# buy XEI?



## jargey3000 (Jan 25, 2011)

not that i always follow Stockchase recs., but saw following rec. for XIE this morning. Is it a good time buy, for someone looking for a long-term divvy ETF.?(I'm sure I'll get a consensus opinion here...as always):




iShares S&P/TSX Equity IncomeTOP PICK XEI-T
1d $18.38
-0.04 (0.22%)​

Provides a good opportunity for investors who want strong dividend income with established Canadian companies, but don't want a lot of risk. Top holdings are in pipelines, banks, utilities and telecoms. Still down 14% YTD, so represents a good buying opportunity. High quality companies. Low MER. Yield is 5.64%.


----------



## agent99 (Sep 11, 2013)

I would check the break-down of the distribution yield. At that rate, it likely includes a fair amount of ROC. Not taxed as dividend income if in a taxable account. ROC amount may depend on market growth and options trading. Looks like it might have been about 86% dividends in past years, which is not bad, I guess. 
If you already own some of the major stocks the fund owns, then maybe adding to those would provide the income you desire and you are then in control of just what you own.

I read somewhere recently, that equity ETFs and especially index funds are a way fund companies can market the good with the junk. So maybe look at what this fund holds beyond the top 10 they show on their site.


----------



## scorpion_ca (Nov 3, 2014)

A picture is worth a thousand word....


----------



## james4beach (Nov 15, 2012)

scorpion_ca said:


> A picture is worth a thousand word....


Actually this isn't specific to XEI. Just about all dividend ETFs in Canada and the US have underperformed the index over recent years.

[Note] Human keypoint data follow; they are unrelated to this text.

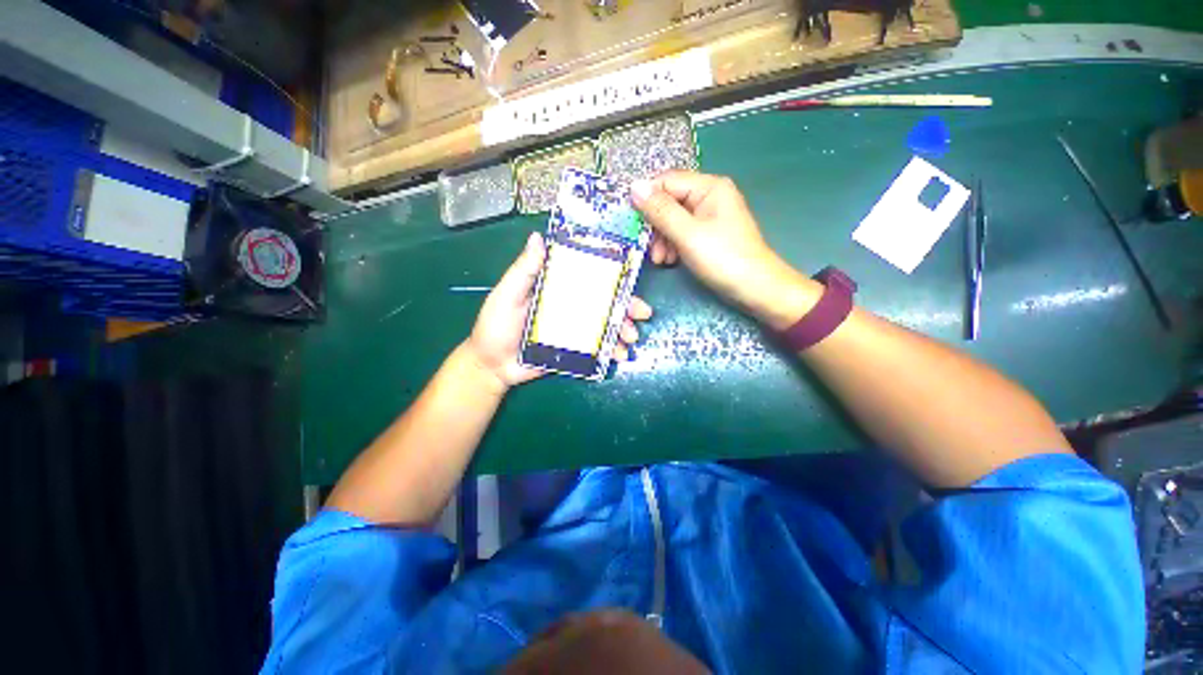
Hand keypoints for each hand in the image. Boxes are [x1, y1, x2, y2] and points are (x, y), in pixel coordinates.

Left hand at [465, 232, 654, 390]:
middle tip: (642, 313)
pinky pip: (598, 348)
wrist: (491, 367)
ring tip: (631, 338)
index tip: (630, 278)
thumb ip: (524, 271)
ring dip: (623, 329)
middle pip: (604, 302)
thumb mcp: (507, 295)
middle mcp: (569, 306)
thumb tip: (538, 237)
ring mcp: (574, 329)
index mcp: (556, 288)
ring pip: (605, 325)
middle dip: (626, 306)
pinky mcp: (575, 350)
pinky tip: (620, 355)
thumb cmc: (495, 326)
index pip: (588, 277)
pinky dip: (612, 350)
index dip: (611, 276)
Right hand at [631, 171, 818, 329]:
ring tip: (661, 260)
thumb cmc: (723, 258)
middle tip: (650, 249)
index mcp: (709, 187)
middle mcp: (709, 196)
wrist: (755, 288)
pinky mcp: (708, 234)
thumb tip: (634, 187)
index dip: (646, 199)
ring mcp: (709, 216)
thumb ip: (660, 211)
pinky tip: (670, 261)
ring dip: (662, 239)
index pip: (667, 181)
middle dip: (656, 226)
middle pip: (669, 202)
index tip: (631, 222)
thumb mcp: (688, 234)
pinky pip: (682, 233)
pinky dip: (672, 246)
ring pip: (673, 220)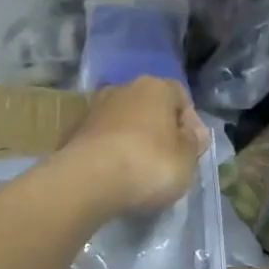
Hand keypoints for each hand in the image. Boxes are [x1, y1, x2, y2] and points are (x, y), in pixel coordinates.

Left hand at [59, 77, 209, 213]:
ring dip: (133, 140)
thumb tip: (193, 133)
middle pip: (149, 107)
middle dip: (159, 130)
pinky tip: (115, 175)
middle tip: (166, 160)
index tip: (192, 150)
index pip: (181, 96)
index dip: (190, 123)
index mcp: (156, 87)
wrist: (88, 181)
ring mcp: (94, 109)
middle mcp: (123, 88)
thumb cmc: (149, 165)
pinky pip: (103, 140)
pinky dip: (111, 152)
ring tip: (138, 171)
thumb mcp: (187, 160)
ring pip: (124, 122)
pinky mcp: (74, 132)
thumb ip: (194, 143)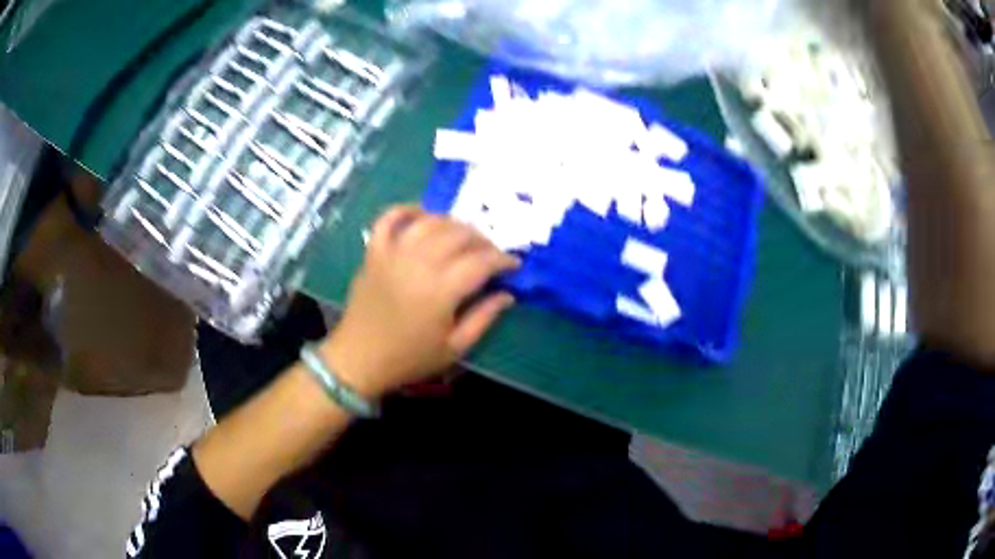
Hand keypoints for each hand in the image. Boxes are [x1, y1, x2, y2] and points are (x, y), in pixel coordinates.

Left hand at [320, 205, 519, 398]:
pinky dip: (407, 210)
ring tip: (462, 237)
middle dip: (482, 240)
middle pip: (459, 235)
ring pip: (430, 222)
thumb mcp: (454, 348)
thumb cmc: (409, 358)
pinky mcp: (374, 252)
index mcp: (441, 290)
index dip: (503, 260)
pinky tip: (422, 214)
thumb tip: (508, 295)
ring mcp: (393, 254)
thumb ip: (484, 318)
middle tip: (489, 254)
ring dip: (452, 223)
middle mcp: (418, 263)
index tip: (513, 265)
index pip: (481, 261)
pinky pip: (389, 219)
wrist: (359, 359)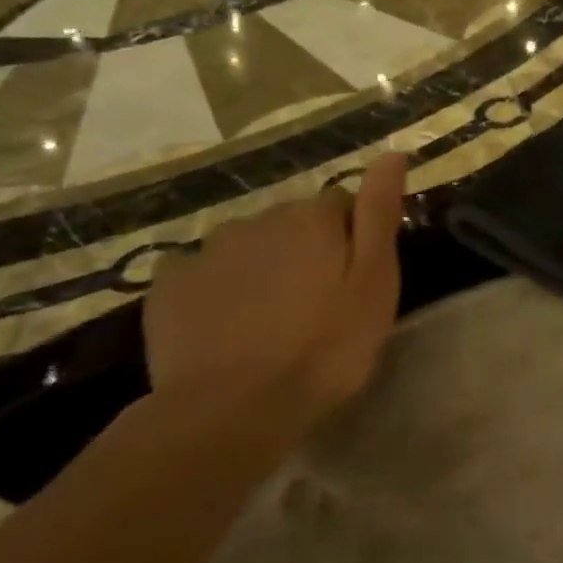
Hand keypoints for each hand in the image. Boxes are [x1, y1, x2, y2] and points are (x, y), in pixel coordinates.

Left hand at [143, 154, 406, 427]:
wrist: (233, 410)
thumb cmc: (326, 348)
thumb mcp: (375, 282)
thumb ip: (380, 213)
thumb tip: (394, 152)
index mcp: (313, 217)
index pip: (342, 204)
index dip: (353, 239)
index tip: (356, 280)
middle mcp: (259, 218)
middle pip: (293, 223)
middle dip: (306, 250)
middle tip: (317, 305)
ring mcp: (208, 250)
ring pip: (248, 245)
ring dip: (263, 267)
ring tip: (269, 320)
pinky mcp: (168, 285)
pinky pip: (201, 272)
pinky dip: (216, 288)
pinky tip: (224, 325)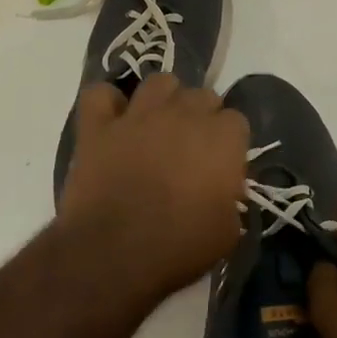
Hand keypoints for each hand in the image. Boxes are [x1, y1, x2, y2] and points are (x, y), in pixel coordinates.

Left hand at [57, 74, 248, 301]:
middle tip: (191, 149)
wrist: (114, 254)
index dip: (230, 144)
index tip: (222, 167)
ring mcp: (139, 115)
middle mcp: (184, 113)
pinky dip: (106, 103)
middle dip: (201, 117)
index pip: (237, 121)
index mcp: (222, 137)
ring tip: (158, 124)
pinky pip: (99, 94)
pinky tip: (112, 120)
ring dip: (163, 99)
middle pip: (202, 95)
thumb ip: (231, 200)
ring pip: (158, 82)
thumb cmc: (179, 246)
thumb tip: (225, 192)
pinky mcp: (99, 126)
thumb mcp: (227, 232)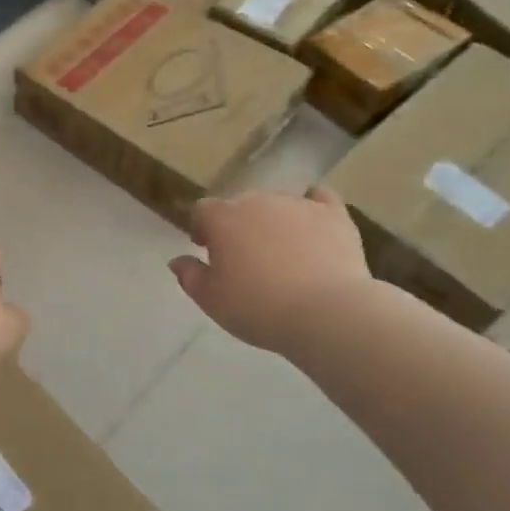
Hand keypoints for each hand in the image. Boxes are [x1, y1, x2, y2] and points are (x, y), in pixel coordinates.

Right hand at [168, 187, 373, 350]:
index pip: (202, 210)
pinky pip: (320, 198)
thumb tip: (177, 260)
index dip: (202, 228)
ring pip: (276, 203)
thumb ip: (190, 276)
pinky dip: (313, 206)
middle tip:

Of the various dividend ETFs though, I believe that *CDZ* has done the best at keeping up with the benchmark index performance. CDZ is also better diversified than XEI, so if I really had to buy a dividend ETF, that's what I'd buy.

Strictly speaking though, a person would be better off just holding the benchmark index XIC and selling amounts as needed to generate their own "dividend". This is also more tax efficient.


----------



## james4beach (Nov 15, 2012)

(delete duplicate)


----------